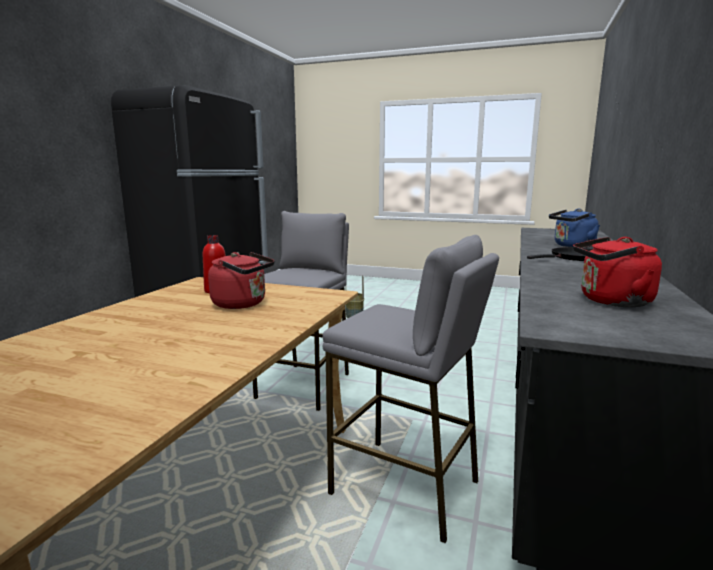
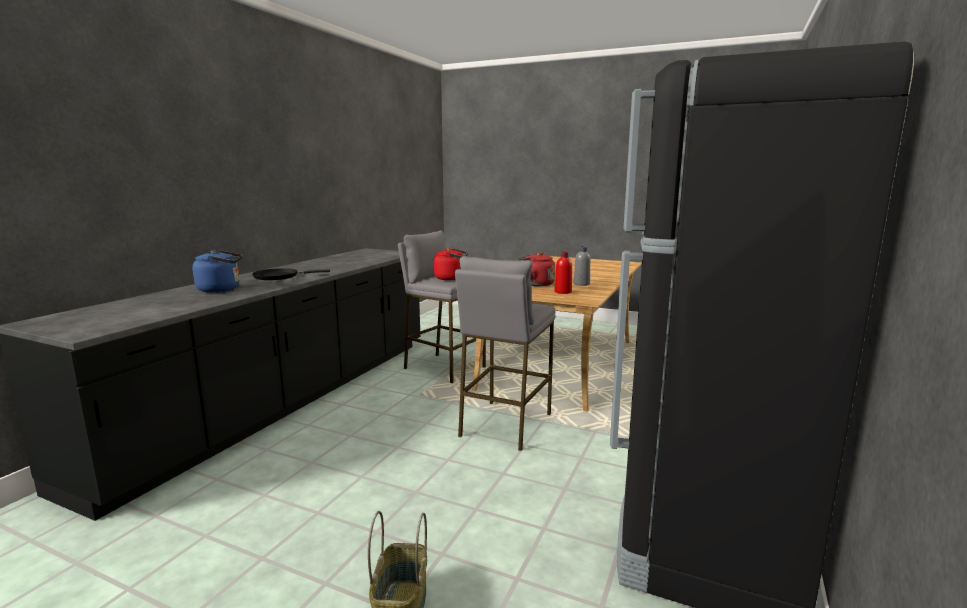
camera: 175 degrees left, 0 degrees up
red kettle [573,237,662,307] -> red kettle moved to [433,248,468,280]
none -> grey bottle [574,246,590,286]

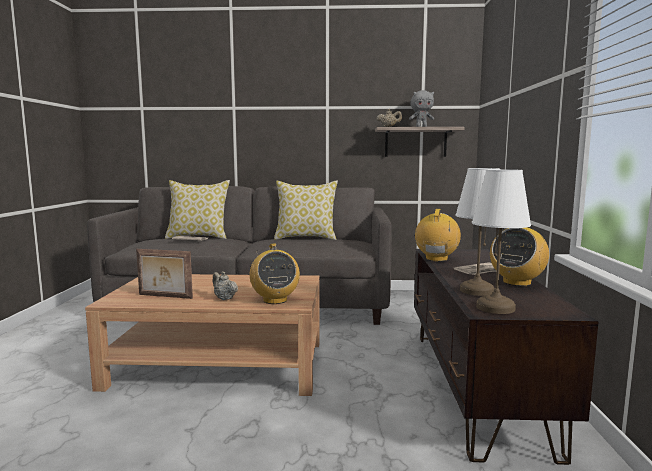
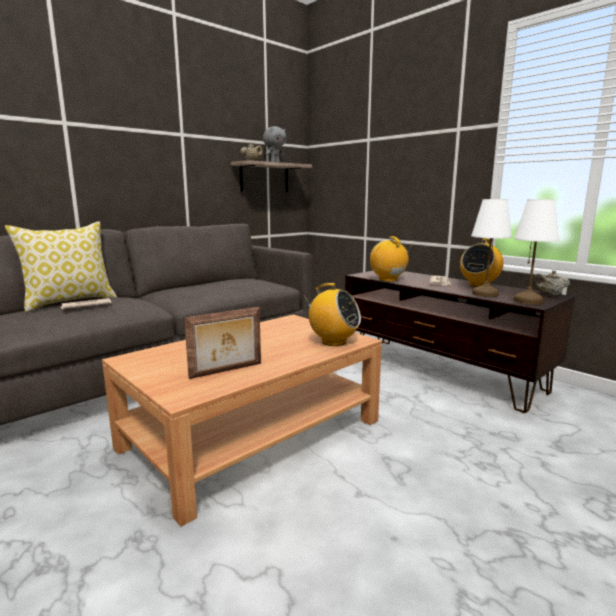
camera: 45 degrees left, 5 degrees up
beige teapot [213,271,238,300] -> beige teapot moved to [532,270,570,297]
pillow [274,180,338,240] -> none
radio [490,227,549,286] -> radio turned 45 degrees clockwise [460,238,504,287]

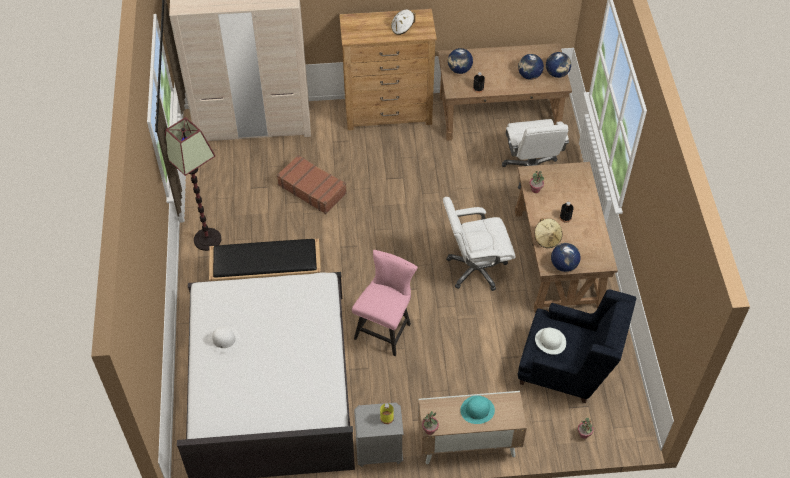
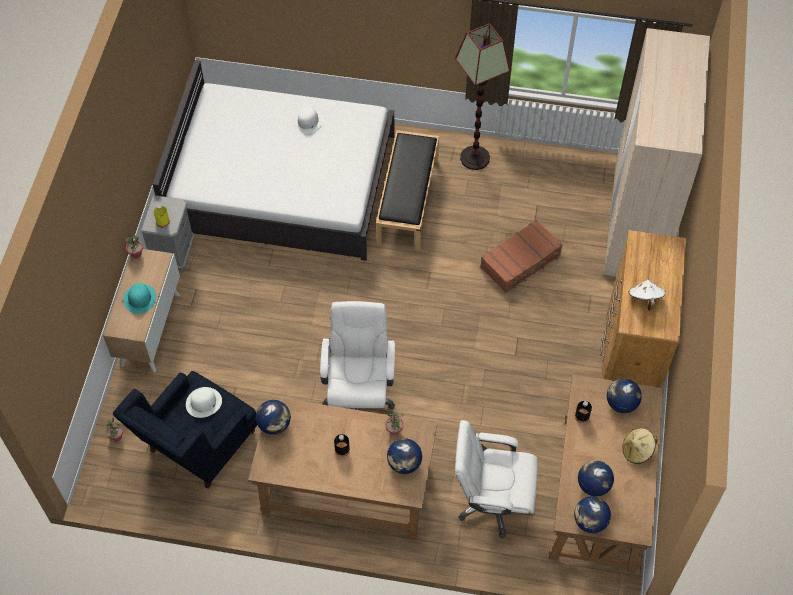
camera: 105 degrees right, 5 degrees up
pink chair [352,250,418,356] -> none
beige hat [535,218,562,248] -> beige hat moved to [622,428,658,464]
none -> globe [387,438,422,474]

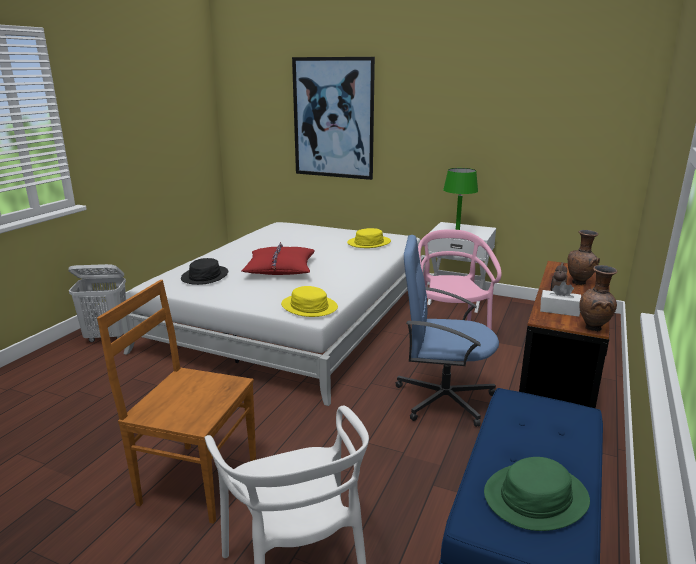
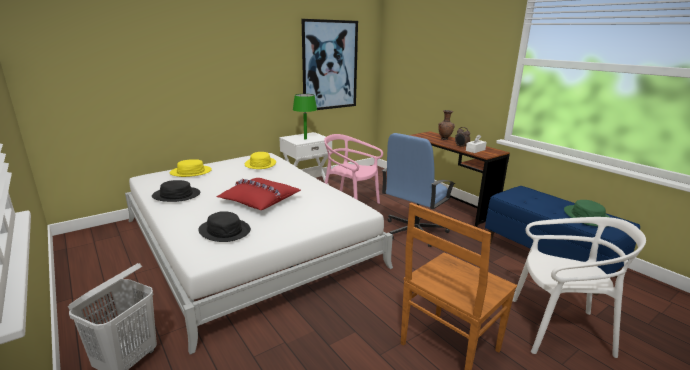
camera: 60 degrees left, 0 degrees up
yellow hat [281,286,338,317] -> yellow hat moved to [170,159,212,177]
picture [292,57,375,180] -> picture moved to [302,19,358,110]
brown vase [579,265,617,332] -> none
none -> black hat [152,180,200,202]

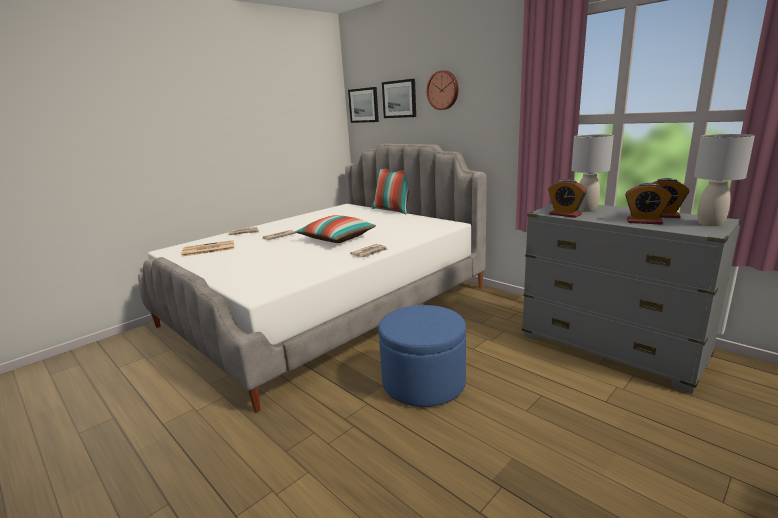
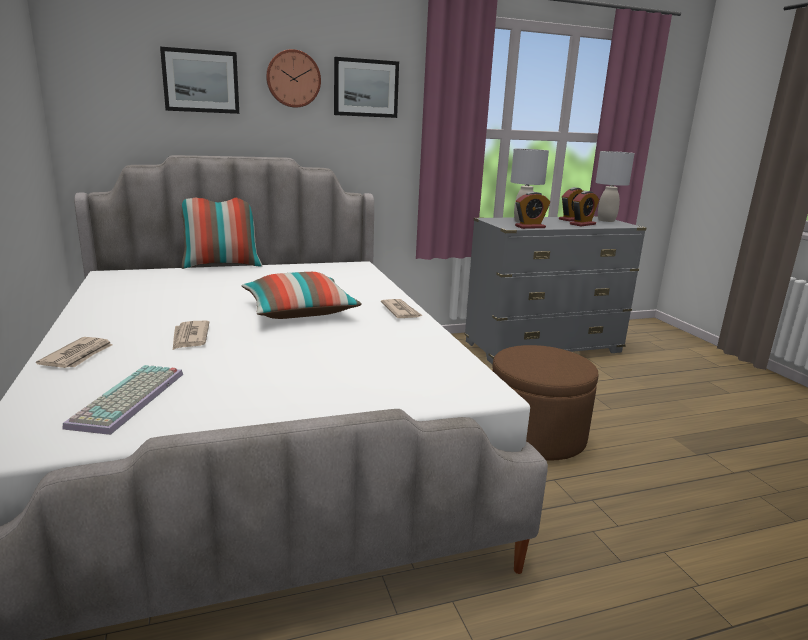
camera: 65 degrees left, 0 degrees up
newspaper [182,240,234,257] -> keyboard [62,365,183,435]
picture [348,87,379,123] -> picture moved to [334,57,399,118]
blue ottoman [378,305,466,407] -> brown ottoman [492,345,598,461]

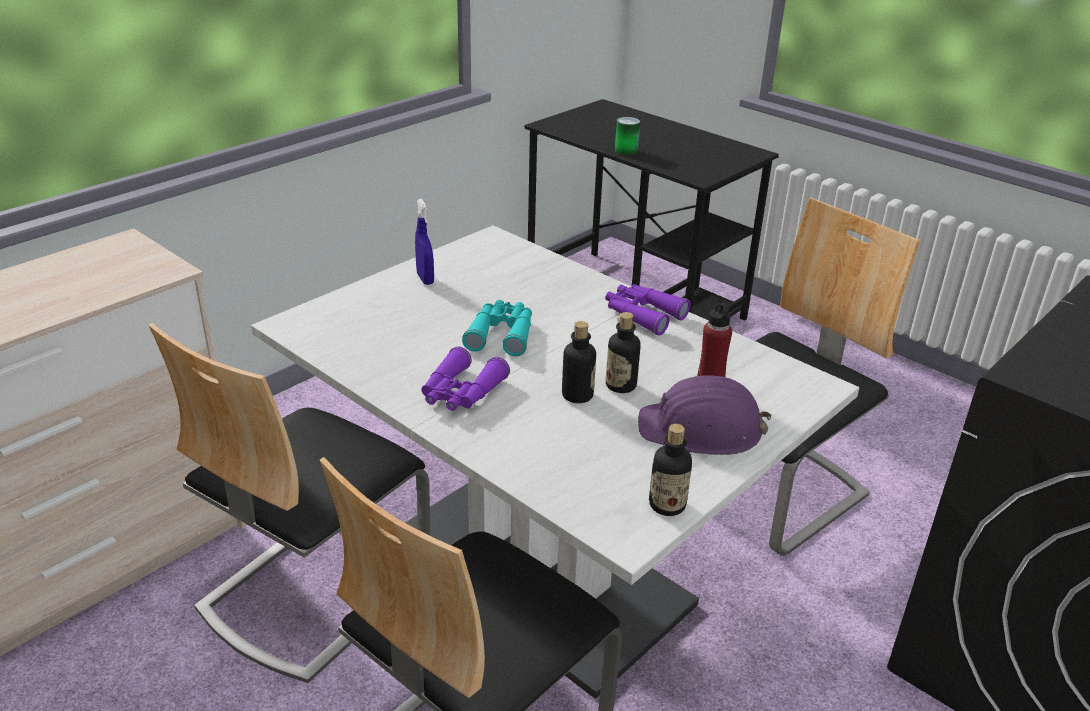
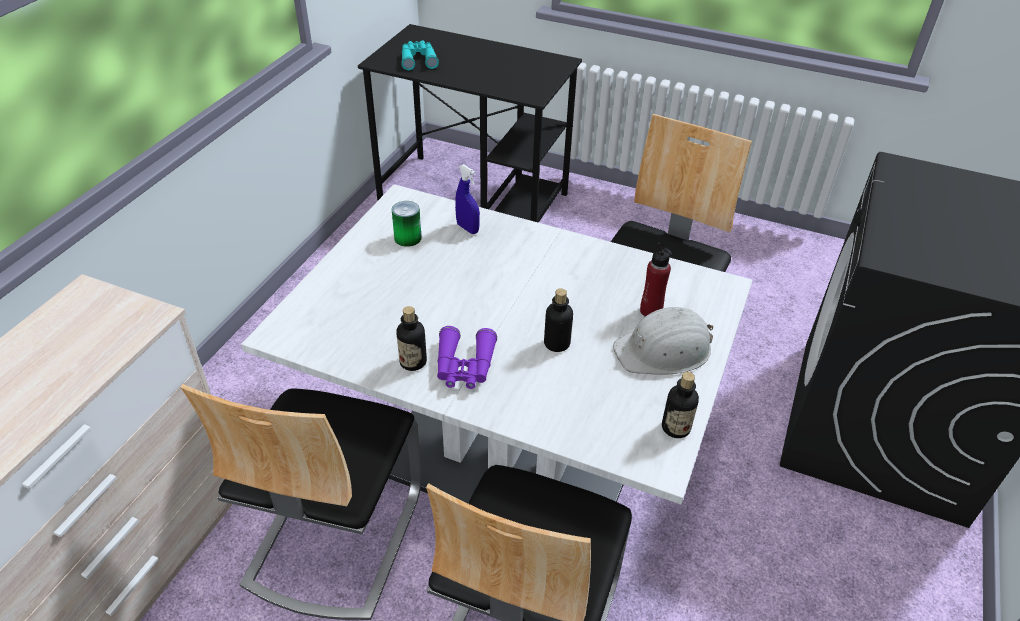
camera: 20 degrees left, 10 degrees up
blue spray bottle [415,199,434,285] -> blue spray bottle moved to [455,164,480,234]
turquoise binoculars [462,300,532,356] -> turquoise binoculars moved to [401,40,439,70]
purple binoculars [605,284,691,336] -> none
bottle [606,312,641,393] -> bottle moved to [396,306,427,371]
can [615,117,640,155] -> can moved to [392,201,422,247]
purple hard hat [638,375,771,455] -> white hard hat [613,307,713,375]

PROBLEM TO SOLVE:
Find the lines that mention "binoculars" in the entries and show them.

TASK RESULT:
turquoise binoculars [462,300,532,356] -> turquoise binoculars moved to [401,40,439,70]
purple binoculars [605,284,691,336] -> none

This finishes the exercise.